Posted 1 October 2008

To overcome environmental concerns around landfill, Perth’s largest waste management authority, Mindarie Regional Council, is building a facility for the 70 per cent of household waste that is organic material and can be composted.

The $80m building is due for completion in 2009 and will save on landfill, reduce greenhouse gas emissions, and will produce a rich organic matter that may be added to Perth’s sandy soil.

The new composting facility, to be built using a prize-winning technology developed by Canadian firm, Conporec, comes at a time when the ongoing feasibility of landfill in crowded cities is questionable.

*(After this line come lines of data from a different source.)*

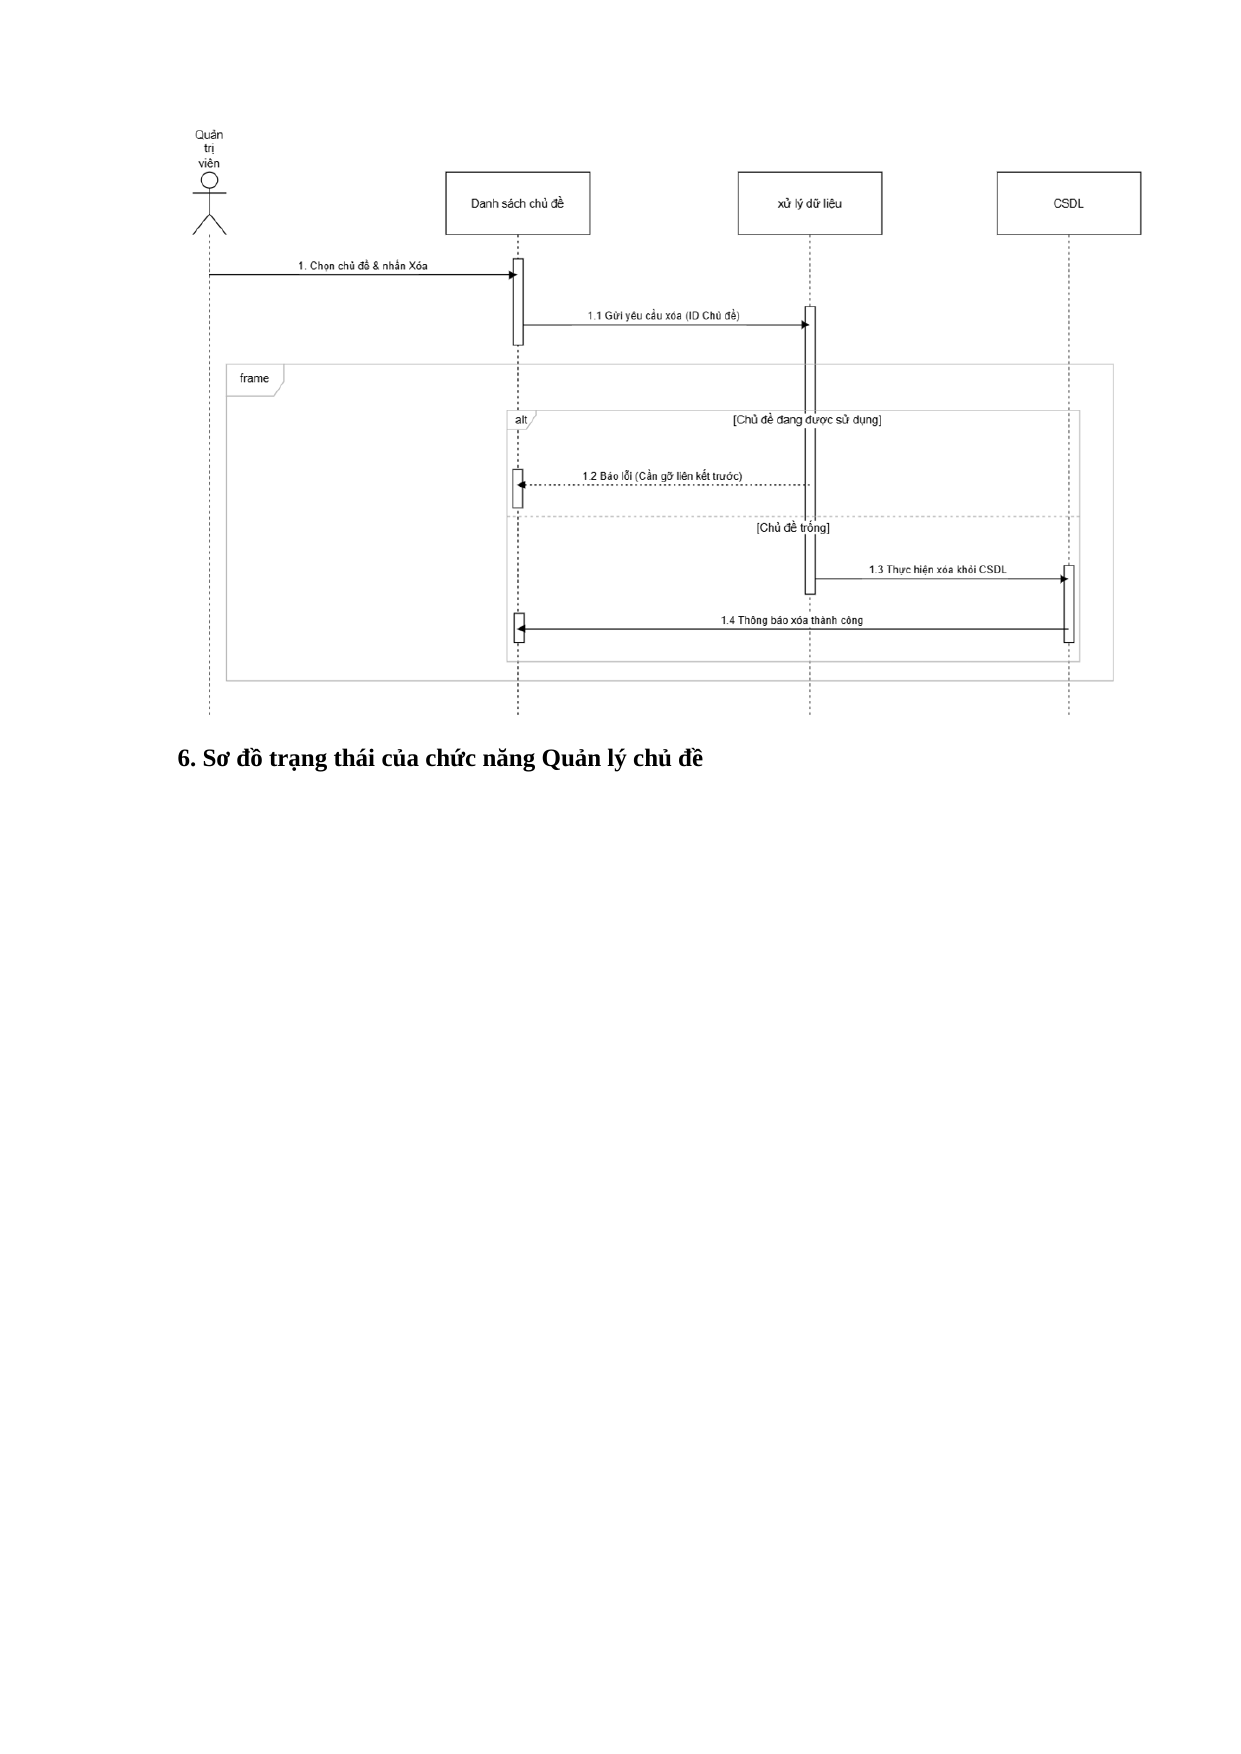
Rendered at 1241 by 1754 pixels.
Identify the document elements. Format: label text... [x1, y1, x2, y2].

text 6. Sơ đồ trạng thái của chức năng Quản lý chủ đề [177, 743, 1152, 772]
picture [177, 118, 1152, 715]
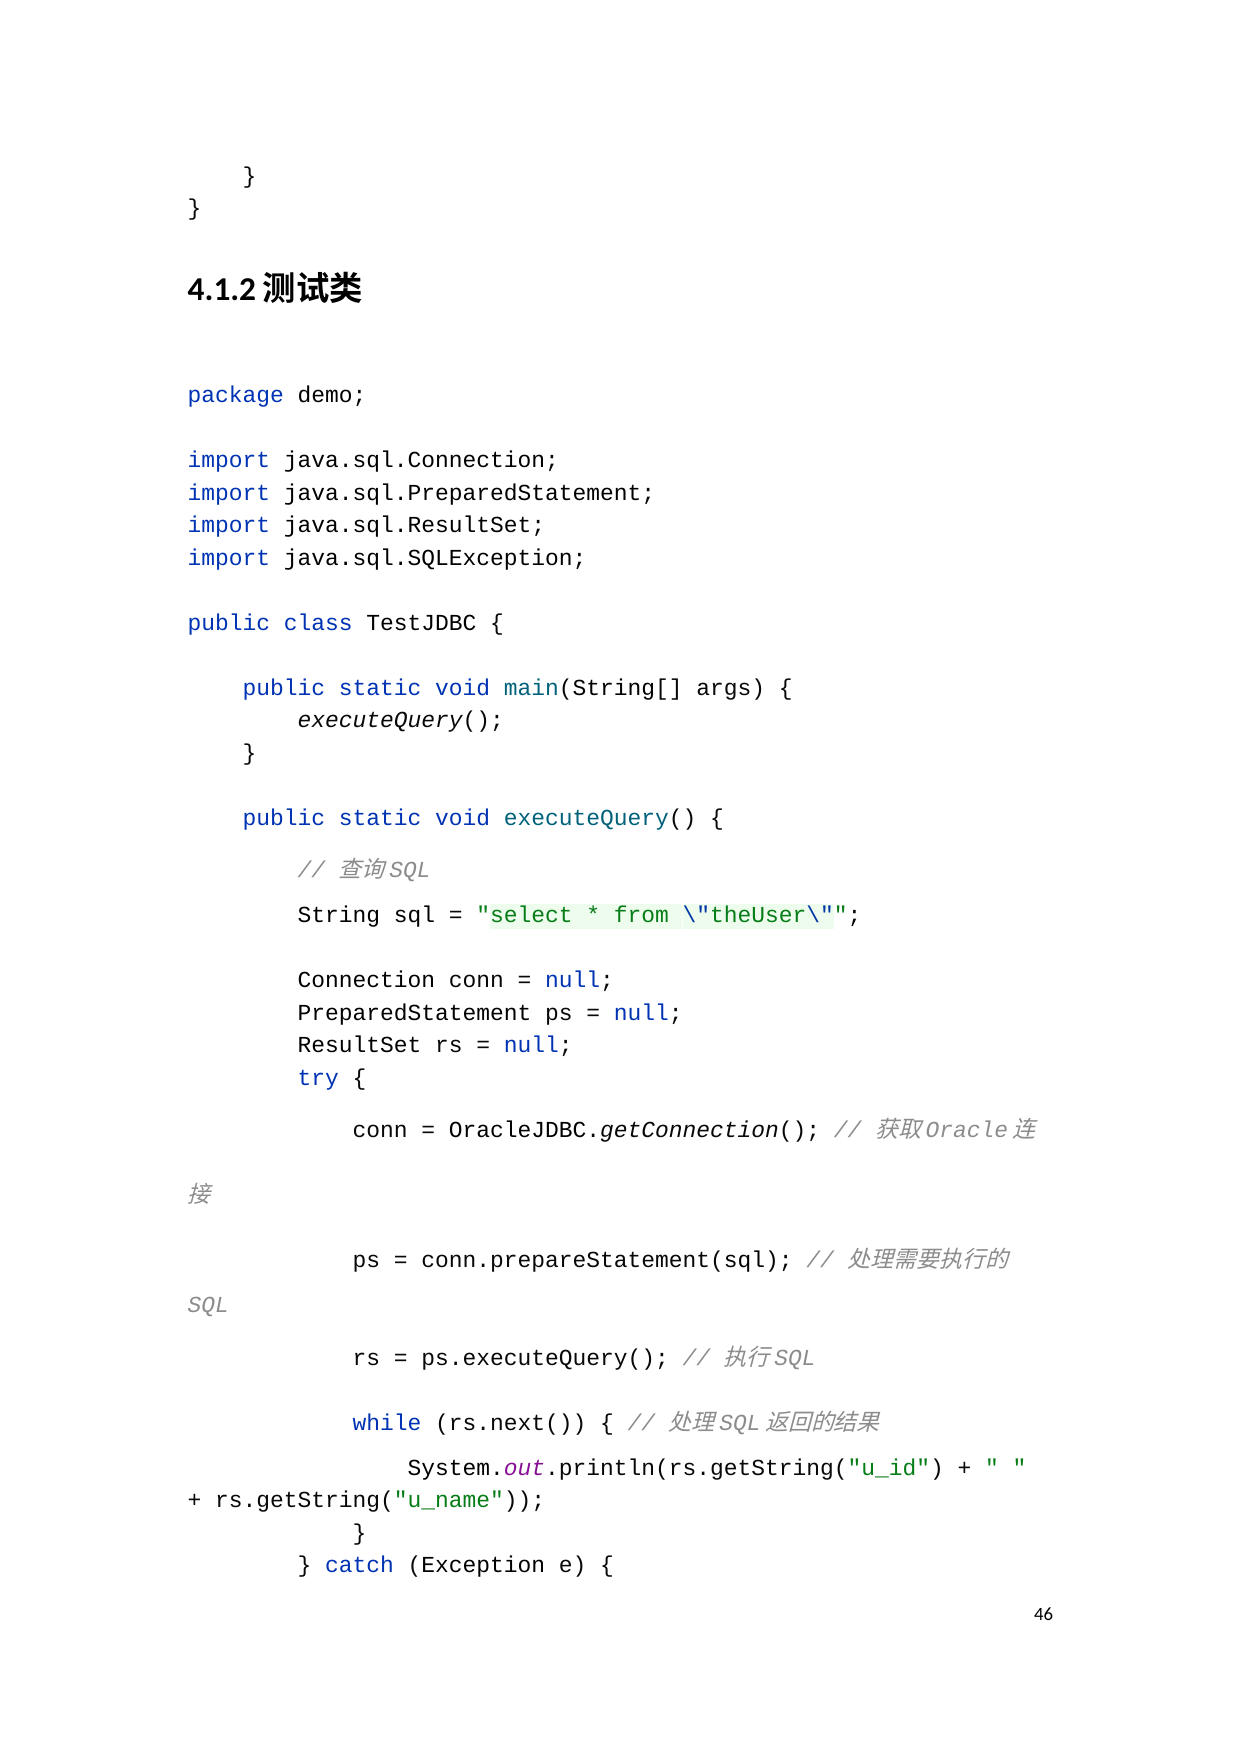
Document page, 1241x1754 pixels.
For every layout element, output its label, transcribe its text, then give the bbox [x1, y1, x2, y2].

subtitle 测试类 [187, 253, 1053, 318]
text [187, 161, 1053, 226]
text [187, 380, 1053, 1583]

In September this year a new hazard came to light when residents of the outer-Melbourne suburb of Cranbourne were advised to leave after pockets of methane were found in their homes at a dangerous 60-65 per cent concentration. The methane had leached from a nearby landfill - concentrations of 5-15 per cent are considered an explosion risk.

The composting building’s odour removal system uses extraction ducts to capture and then transport air to a biofilter. Stainless steel was specified because of its corrosion resistance.

Organic waste is broken down as it would be in nature, but the composting process is much faster. The compost is produced in a sealed building at negative pressure, where moist air is forced through. The resulting atmosphere in the building is hot, humid and corrosive. Composting produces heat which quickens the corrosion process, particularly in Perth’s hot climate.

Turbo Air Technology Pty Ltd of Bayswater, Perth, fabricated the extraction ducts from AWM 404GP® stainless steel, supplied by ASSDA Major Sponsor Austral Wright Metals.
John Dubbelman, Managing Director of Turbo Air Technology Pty Ltd, says the best specification for the job wasn’t necessarily what had been used in the past.

“Experience with similar installations in Canada led the project managers Kerman Contracting Limited (KCL) to specify grade 304 stainless steel for the ducts,” John says.

“With the help of Austral Wright Metals, we were able to convince them of the fabrication and cost benefits of AWM 404GP®, a ferritic stainless steel with equivalent corrosion resistance to 304. We have used it for the lock-seamed spiral ducts, lobsterbacks, and plenums. We fabricated the new grade without dramas, and KCL is now installing it. It looks good.”